EXERCISE AIM: Please write out exactly the line containing "edu_aggregate_int: 7.78 -> 14" below and every line after it, through the last one, but leave out any pictures.

RECORD SET:
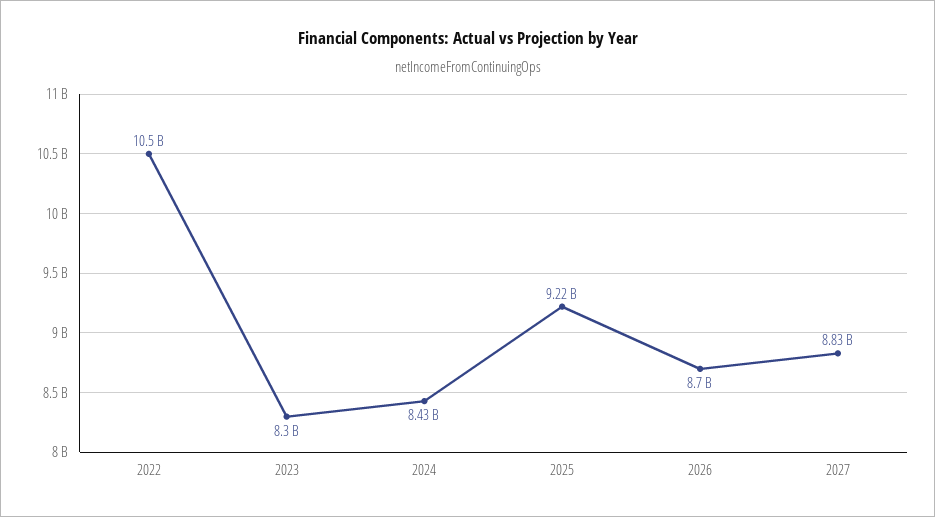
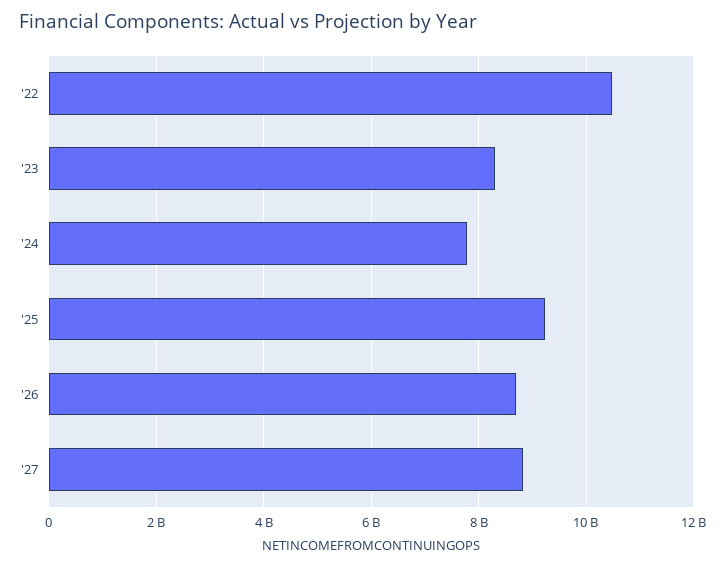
2024: 8430000000 -> 7800000000

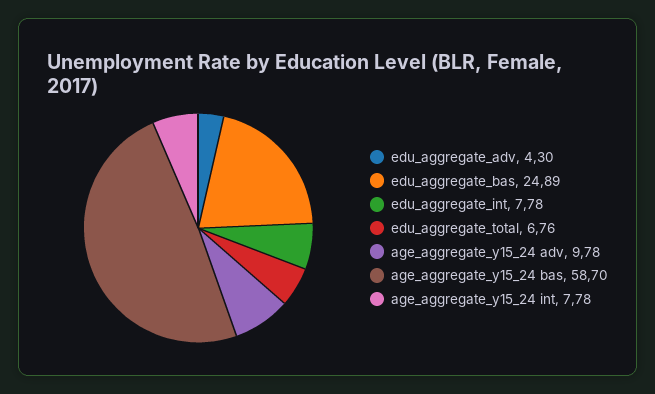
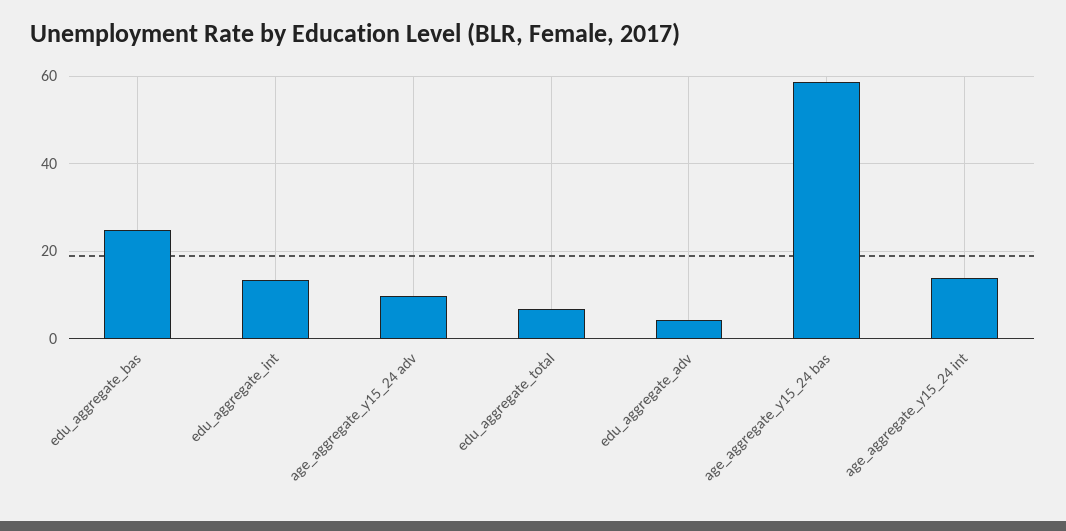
edu_aggregate_int: 7.78 -> 14
age_aggregate_y15_24 int: 7.78 -> 14

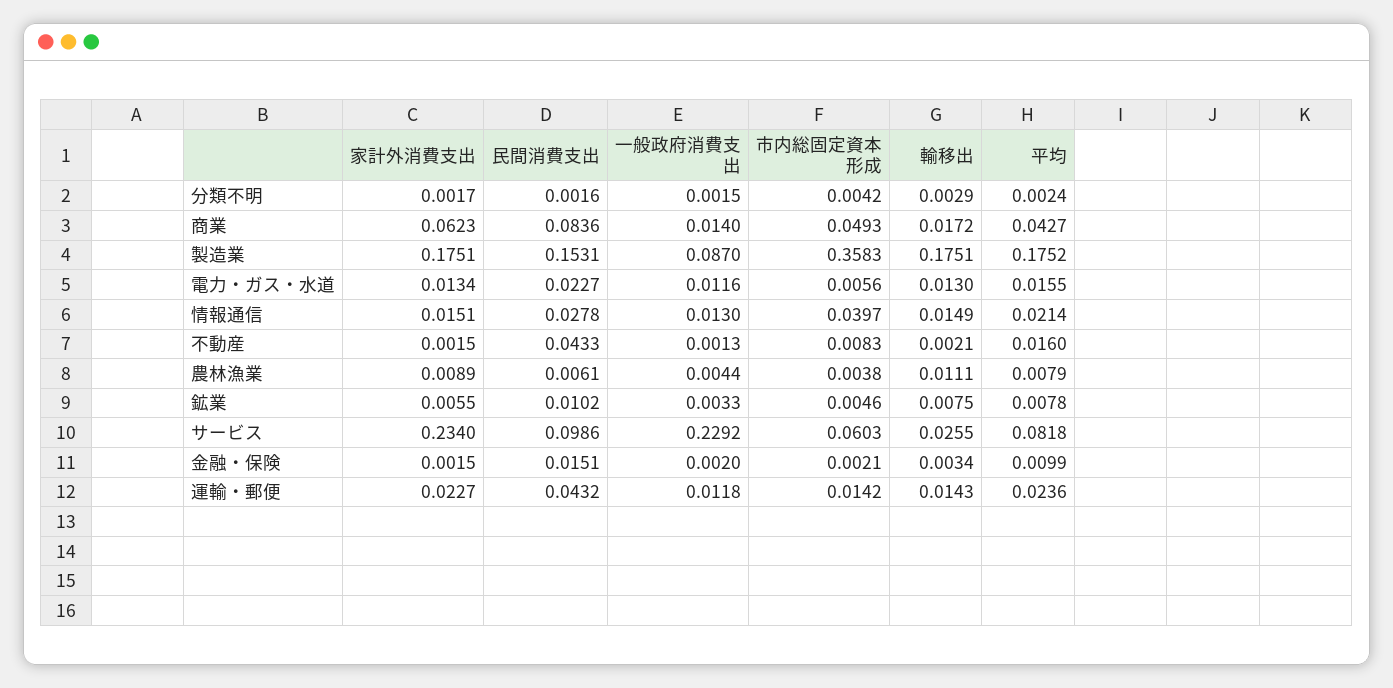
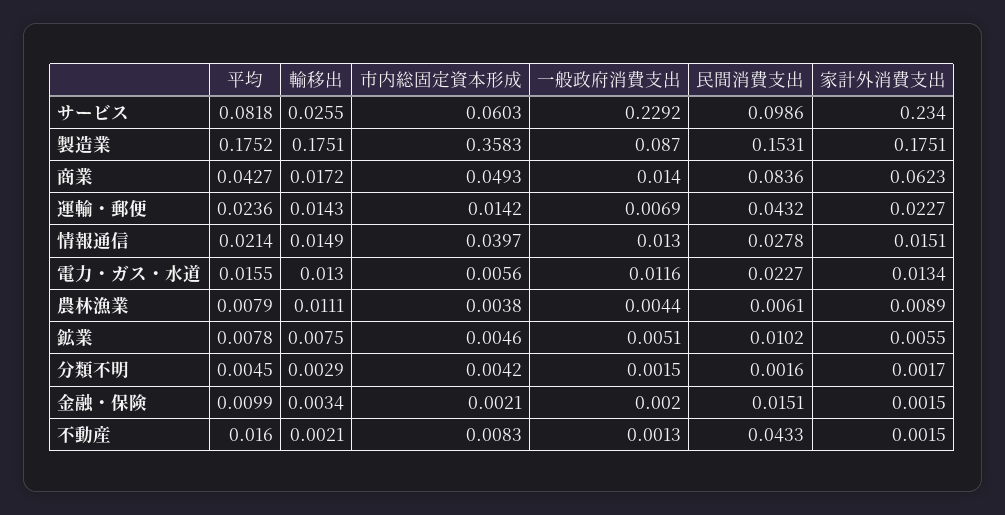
平均, 分類不明: 0.0024 -> 0.0045
一般政府消費支出, 鉱業: 0.0033 -> 0.0051
一般政府消費支出, 運輸・郵便: 0.0118 -> 0.0069

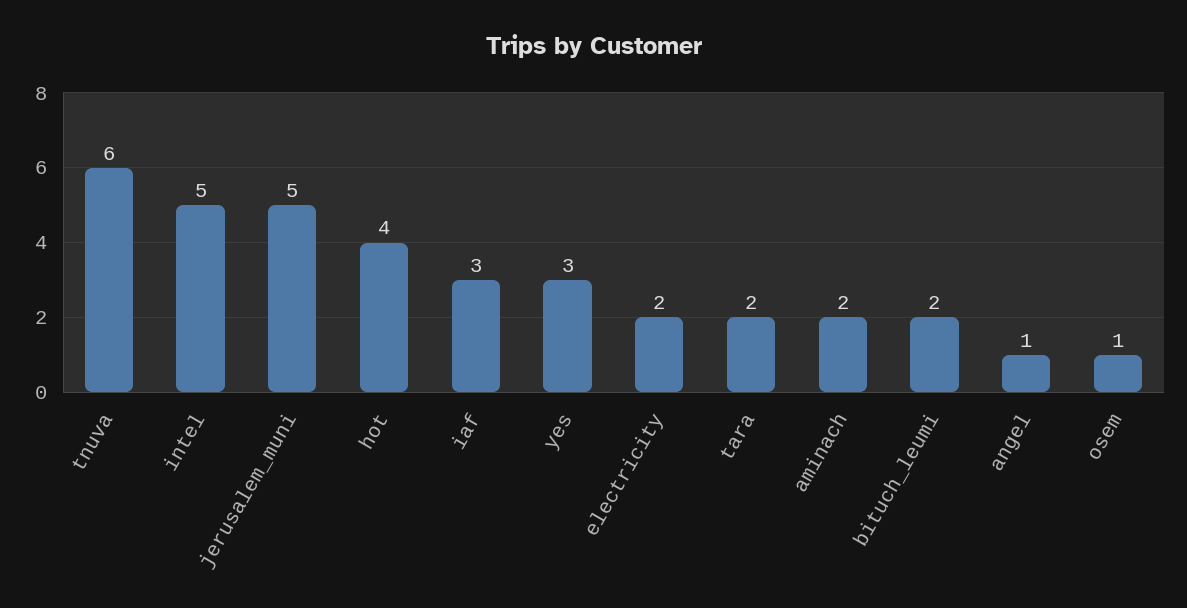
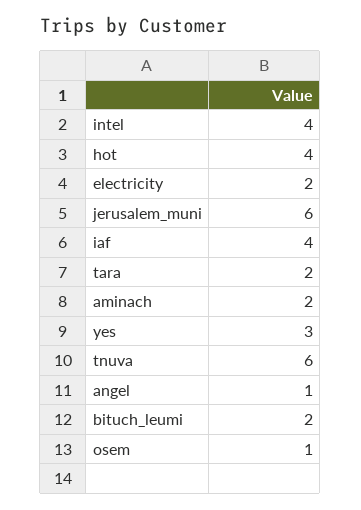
intel: 5 -> 4
jerusalem_muni: 5 -> 6
iaf: 3 -> 4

TASK SOLUTION:
edu_aggregate_int: 7.78 -> 14
age_aggregate_y15_24 int: 7.78 -> 14

平均, 分類不明: 0.0024 -> 0.0045
一般政府消費支出, 鉱業: 0.0033 -> 0.0051
一般政府消費支出, 運輸・郵便: 0.0118 -> 0.0069

intel: 5 -> 4
jerusalem_muni: 5 -> 6
iaf: 3 -> 4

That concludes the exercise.